[Excerpt to read]
This wraps and defers the creation of the normal criteria builder allowing you to build up the criteria dynamically and execute it when desired.

Suppose you had a Customer domain class with many Orders.  Orders have a date, paymentMethod, and totalPrice.

def customerQueryAggregator = new CriteriaAggregator(Customer)
customerQueryAggregator.addCriteria {
  orders {
    def now = new Date()
    between('date', now-7, now)
  }
}
customerQueryAggregator.addCriteria {
  orders {
    eq('paymentMethod', 'cash')
  }
}

def numCustomersInPastWeekPayingCash = customerQueryAggregator.count()
println numCustomersInPastWeekPayingCash

def highRollersInPastWeek = customerQueryAggregator.list{
  orders {
    gt('totalPrice', 50000)
  }
}
println highRollersInPastWeek

This is obviously a trivial example where you don’t need to use the aggregator.  But it’s just to illustrate the usage.  I’m using it to build up a query based on a set of options provided by a caller as part of a reusable and flexible service.

Using this I can handle subqueries like so:

import grails.gorm.DetachedCriteria as GrailsDetachedCriteria
import org.hibernate.criterion.Subqueries
import grails.orm.HibernateCriteriaBuilder

def customerQueryAggregator = new CriteriaAggregator(Customer)

GrailsDetachedCriteria largeOrderSubquery = new GrailsDetachedCriteria(Order).build {
  eqProperty 'order.id', 'this.id'
  gt 'totalPrice', 50000
  projections {property 'id'}
}

customerQueryAggregator.addCriteria {
  add(Subqueries.exists(HibernateCriteriaBuilder.getHibernateDetachedCriteria(largeOrderSubquery)))
}

Update April 4, 2014:

I ended up having some trouble with the proper definition of table aliases (it always wanted to call “order” “this” even though we already had a “this”) while handling the GrailsDetachedCriteria subqueries.  To work around it I ended up dropping back to straight Hibernate, but it still works with the CriteriaAggregator.

import org.hibernate.criterion.DetachedCriteria as HibernateDetachedCriteria
import org.hibernate.criterion.Restrictions
import org.hibernate.criterion.Disjunction
import org.hibernate.criterion.Subqueries
import org.hibernate.criterion.Projections

def customerQueryAggregator = new CriteriaAggregator(Customer)

HibnerateDetachedCriteria largeOrderSubquery = new HibernateDetachedCriteria.forClass(Order.class, 'order')
largeOrderSubquery.add(Restrictions.eqProperty('order.id', 'this.id'))
largeOrderSubquery.add(Restrictions.gt('order.totalPrice', 50000))
largeOrderSubquery.setProjection(Projections.property('order.id'))

customerQueryAggregator.addCriteria {
  add(Subqueries.exists(largeOrderSubquery))
[/Excerpt to read]
[Data supplied]
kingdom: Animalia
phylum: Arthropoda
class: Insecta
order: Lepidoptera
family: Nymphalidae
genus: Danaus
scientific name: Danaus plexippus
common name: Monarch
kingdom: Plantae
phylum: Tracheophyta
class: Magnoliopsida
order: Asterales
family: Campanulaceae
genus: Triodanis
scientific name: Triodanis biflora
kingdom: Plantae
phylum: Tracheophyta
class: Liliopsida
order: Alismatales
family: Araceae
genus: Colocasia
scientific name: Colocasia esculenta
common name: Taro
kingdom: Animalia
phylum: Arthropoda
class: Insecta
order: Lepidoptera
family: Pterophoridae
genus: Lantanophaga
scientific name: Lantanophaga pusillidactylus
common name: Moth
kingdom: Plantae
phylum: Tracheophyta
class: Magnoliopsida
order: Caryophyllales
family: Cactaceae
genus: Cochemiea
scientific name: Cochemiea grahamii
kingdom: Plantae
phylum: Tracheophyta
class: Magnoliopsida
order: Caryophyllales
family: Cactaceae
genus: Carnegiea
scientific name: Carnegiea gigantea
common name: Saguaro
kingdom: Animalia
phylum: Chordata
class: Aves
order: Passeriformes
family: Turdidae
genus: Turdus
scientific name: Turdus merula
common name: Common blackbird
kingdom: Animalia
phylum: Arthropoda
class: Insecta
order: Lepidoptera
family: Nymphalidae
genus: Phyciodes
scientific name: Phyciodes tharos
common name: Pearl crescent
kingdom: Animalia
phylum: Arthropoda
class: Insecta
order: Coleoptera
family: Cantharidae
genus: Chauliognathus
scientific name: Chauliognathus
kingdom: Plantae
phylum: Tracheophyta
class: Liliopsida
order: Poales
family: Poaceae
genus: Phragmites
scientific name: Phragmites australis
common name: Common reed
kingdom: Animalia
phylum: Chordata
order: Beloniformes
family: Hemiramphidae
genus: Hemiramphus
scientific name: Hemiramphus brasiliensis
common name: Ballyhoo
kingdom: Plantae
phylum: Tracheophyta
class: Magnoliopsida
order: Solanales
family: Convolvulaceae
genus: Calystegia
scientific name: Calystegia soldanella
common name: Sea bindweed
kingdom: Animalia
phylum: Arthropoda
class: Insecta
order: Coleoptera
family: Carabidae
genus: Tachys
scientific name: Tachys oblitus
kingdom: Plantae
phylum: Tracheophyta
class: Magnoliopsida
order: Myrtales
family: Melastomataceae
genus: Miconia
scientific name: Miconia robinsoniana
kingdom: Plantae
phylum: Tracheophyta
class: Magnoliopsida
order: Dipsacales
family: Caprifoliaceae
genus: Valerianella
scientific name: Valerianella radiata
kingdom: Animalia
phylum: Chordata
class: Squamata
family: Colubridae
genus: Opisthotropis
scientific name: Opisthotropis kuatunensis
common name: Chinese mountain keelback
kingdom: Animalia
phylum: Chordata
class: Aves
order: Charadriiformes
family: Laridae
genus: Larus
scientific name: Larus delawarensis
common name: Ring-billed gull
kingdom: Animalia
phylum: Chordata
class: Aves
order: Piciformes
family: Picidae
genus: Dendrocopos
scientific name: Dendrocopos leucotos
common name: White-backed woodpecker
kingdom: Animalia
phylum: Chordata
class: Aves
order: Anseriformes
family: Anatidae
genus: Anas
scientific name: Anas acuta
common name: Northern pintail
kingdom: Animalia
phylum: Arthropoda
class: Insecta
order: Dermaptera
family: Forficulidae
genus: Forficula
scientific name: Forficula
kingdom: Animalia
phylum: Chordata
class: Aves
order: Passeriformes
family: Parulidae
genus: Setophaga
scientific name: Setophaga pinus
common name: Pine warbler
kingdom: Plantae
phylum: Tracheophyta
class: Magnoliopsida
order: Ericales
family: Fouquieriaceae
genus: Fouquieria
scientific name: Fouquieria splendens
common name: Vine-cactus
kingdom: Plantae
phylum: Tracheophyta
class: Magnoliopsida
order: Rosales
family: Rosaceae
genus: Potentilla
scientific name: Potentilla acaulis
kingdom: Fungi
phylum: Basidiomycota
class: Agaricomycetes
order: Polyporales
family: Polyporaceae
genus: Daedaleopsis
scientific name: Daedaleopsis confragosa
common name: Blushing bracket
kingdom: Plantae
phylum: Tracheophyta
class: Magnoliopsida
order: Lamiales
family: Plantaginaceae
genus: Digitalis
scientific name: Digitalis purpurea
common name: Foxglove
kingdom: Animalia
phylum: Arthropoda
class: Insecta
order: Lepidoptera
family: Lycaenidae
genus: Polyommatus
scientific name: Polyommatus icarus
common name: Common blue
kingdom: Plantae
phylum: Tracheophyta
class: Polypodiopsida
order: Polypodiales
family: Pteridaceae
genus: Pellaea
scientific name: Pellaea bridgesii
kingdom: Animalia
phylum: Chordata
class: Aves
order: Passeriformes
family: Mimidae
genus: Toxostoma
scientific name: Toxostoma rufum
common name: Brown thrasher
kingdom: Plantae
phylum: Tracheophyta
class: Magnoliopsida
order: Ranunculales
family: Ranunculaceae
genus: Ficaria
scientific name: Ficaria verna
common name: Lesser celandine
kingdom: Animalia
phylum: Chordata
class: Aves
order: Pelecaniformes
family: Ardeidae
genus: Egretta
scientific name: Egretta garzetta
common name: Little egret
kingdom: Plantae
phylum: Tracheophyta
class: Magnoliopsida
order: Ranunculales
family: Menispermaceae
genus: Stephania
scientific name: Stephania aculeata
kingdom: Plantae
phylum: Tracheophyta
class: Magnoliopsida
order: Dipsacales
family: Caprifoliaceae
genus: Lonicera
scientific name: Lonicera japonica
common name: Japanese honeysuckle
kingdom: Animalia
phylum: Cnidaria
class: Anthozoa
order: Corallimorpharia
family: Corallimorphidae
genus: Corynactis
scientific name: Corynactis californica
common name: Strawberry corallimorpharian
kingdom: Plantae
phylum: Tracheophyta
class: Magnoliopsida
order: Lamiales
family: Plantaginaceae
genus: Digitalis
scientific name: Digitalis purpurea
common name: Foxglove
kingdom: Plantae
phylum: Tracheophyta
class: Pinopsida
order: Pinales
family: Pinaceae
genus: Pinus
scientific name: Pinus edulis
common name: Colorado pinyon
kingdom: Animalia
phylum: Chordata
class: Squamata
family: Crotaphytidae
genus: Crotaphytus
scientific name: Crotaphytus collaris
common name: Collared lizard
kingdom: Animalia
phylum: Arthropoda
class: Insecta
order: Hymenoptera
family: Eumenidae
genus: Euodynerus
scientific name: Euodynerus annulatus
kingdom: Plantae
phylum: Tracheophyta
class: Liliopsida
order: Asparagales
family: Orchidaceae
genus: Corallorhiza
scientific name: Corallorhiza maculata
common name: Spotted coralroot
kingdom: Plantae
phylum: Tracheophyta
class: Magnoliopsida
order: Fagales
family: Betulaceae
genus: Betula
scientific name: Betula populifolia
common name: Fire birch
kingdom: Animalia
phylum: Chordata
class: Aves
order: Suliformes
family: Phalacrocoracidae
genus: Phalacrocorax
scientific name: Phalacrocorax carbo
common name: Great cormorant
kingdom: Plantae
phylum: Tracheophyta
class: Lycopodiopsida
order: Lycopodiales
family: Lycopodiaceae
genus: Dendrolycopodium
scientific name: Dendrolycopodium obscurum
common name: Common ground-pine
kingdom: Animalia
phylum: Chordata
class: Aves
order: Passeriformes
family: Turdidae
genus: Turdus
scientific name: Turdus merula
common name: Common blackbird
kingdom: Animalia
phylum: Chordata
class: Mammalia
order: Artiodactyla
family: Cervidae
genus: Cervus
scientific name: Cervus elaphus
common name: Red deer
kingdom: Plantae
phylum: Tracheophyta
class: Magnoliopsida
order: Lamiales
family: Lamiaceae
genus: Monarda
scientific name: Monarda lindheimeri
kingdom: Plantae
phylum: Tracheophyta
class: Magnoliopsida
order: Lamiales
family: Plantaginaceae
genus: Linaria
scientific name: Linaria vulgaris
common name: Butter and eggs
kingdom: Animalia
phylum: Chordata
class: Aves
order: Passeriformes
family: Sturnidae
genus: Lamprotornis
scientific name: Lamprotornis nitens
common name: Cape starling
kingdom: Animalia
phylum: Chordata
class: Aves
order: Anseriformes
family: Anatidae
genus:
[/Data supplied]
Work request 1:
Answer these from the criteria aggregator text:
(a) What three properties do Orders have?
(b) What did the trouble described in the April 4, 2014 update concern?
(c) What did the writer drop back to as a workaround?
Work request 2: Reproduce the part of the criteria aggregator text starting with "import org.hibernate.criterion.DetachedCriteria as" and going on through "new HibernateDetachedCriteria.forClass(Order.class, 'order')".
Work request 3: Translate this sentence from the criteria aggregator text into Spanish: "This is obviously a trivial example where you don’t need to use the aggregator."

Written reply 1:
(a) A date, paymentMethod, and totalPrice.
(b) The proper definition of table aliases while handling the GrailsDetachedCriteria subqueries.
(c) Straight Hibernate.

Written reply 2:
import org.hibernate.criterion.DetachedCriteria as HibernateDetachedCriteria
import org.hibernate.criterion.Restrictions
import org.hibernate.criterion.Disjunction
import org.hibernate.criterion.Subqueries
import org.hibernate.criterion.Projections

def customerQueryAggregator = new CriteriaAggregator(Customer)

HibnerateDetachedCriteria largeOrderSubquery = new HibernateDetachedCriteria.forClass(Order.class, 'order')

Written reply 3: Obviamente, este es un ejemplo trivial en el que no es necesario usar el agregador.